On what date was the blog post below published?

Given text START

People Get Ready

[ make levees, not war ]

“I don’t care what people are saying Uptown”

Posted by schroeder915 on May 20, 2006

Just a reminder of what Ray-Ray said all those months ago, which now feel like years.

I know some people say it isn’t fair to judge a person by one poorly-chosen statement, but this isn’t just anyone. This is the mayor of a major city. Okay, it’s New Orleans. Maybe that makes things different? I don’t think so. The whole world made a laughing stock of us at precisely the time when we need people to take us seriously. And frankly, there was too much malice in Nagin’s tone to pass it off as just an off-the-cuff gaffe, and the invective pitting one group of people against another was revealing of something Nagin has kept hidden inside.

In case anyone’s forgotten, here’s what Nagin said (emphasis added to the line that I personally found most offensive):

We as black people. It’s time. It’s time for us to come together. It’s time for us to rebuild a New Orleans — the one that should be a chocolate New Orleans. And I don’t care what people are saying Uptown, or where ever they are. This city will be chocolate at the end of the day. This city will be a majority African-American city. It’s the way God wants it to be. You can’t have New Orleans no other way. It wouldn’t be New Orleans.

Given text END
Data excerpt START

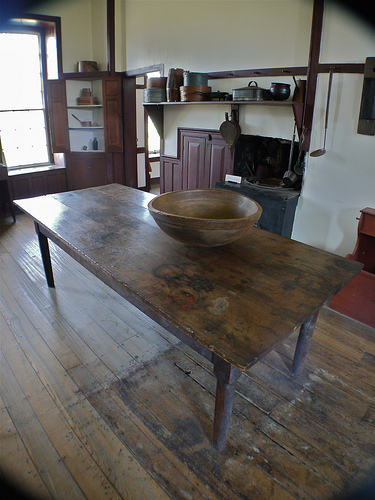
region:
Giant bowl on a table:
[146, 188, 264, 246]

Data excerpt END

Output below: May 20, 2006.